Dissipation and Extra Light in Galactic Nuclei: IV. Evolution in the Scaling Relations of Spheroids

TL;DR

This paper presents a model explaining how dissipation, mergers, and formation history influence the evolution of spheroid properties and scaling relations across cosmic time, aligning with observational data.

Contribution

It introduces a comprehensive model combining observational constraints and simulations to analyze the roles of dissipation and mergers in spheroid evolution and scaling relations.

Findings

Dissipation primarily determines spheroid sizes and fundamental plane tilt.

Gas-rich mergers at high redshift produce more compact spheroids.
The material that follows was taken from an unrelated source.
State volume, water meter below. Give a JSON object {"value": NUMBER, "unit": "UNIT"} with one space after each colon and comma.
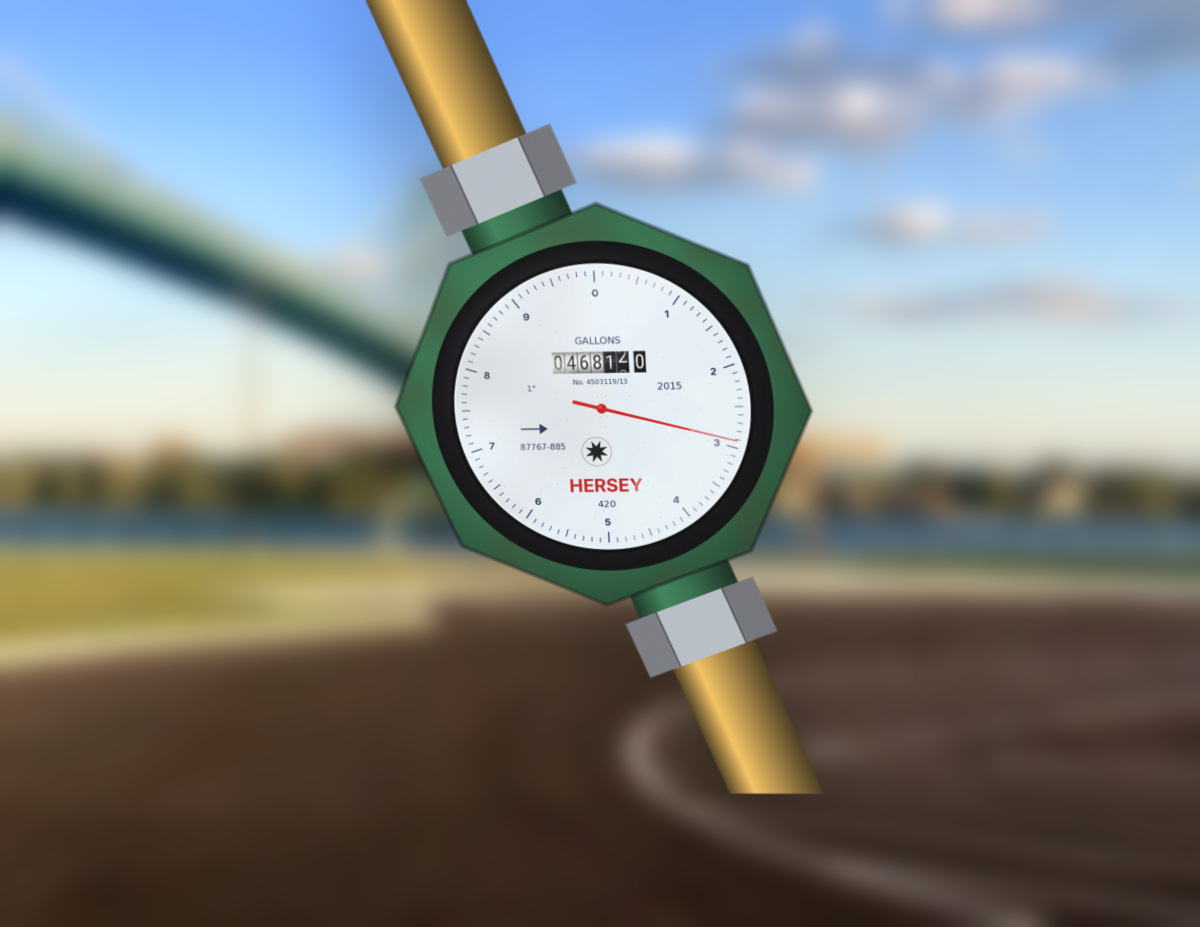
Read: {"value": 468122.9, "unit": "gal"}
Dry mergers significantly affect massive spheroids, leading to size evolution.

Abstract

We develop a model for the origins and redshift evolution of spheroid scaling relations. We consider spheroid sizes, velocity dispersions, masses, profile shapes (Sersic indices), and black hole (BH) masses, and their related scalings. Our approach combines advantages of observational constraints in halo occupation models and hydrodynamic merger simulations. This allows us to separate the relative roles of dissipation, dry mergers, formation time, and progenitor evolution, and identify their effects on scalings at each redshift. Dissipation is the most important factor determining spheroid sizes and fundamental plane (FP) scalings, and can account for the FP tilt and differences between disk and spheroid scalings. Because disks at high-z have higher gas fractions, mergers are more gas-rich, yielding more compact spheroids. This predicts mass-dependent evolution in spheroid sizes, in agreement with observations. This relates to subtle evolution in the FP, important to studies that assume a fixed intrinsic FP. This also predicts mild evolution in BH-host correlations, towards larger BHs at higher z. Dry mergers are significant, but only for massive systems which form early: they form compact, but undergo dry mergers (consistent with observations) such that their sizes at later times are similar to spheroids of similar mass formed more recently. We model descendants of observed compact high-z spheroids: most will become cores of BCGs, with sizes, velocity dispersions, and BH masses consistent with observations, but we identify a fraction that might survive to z=0 intact.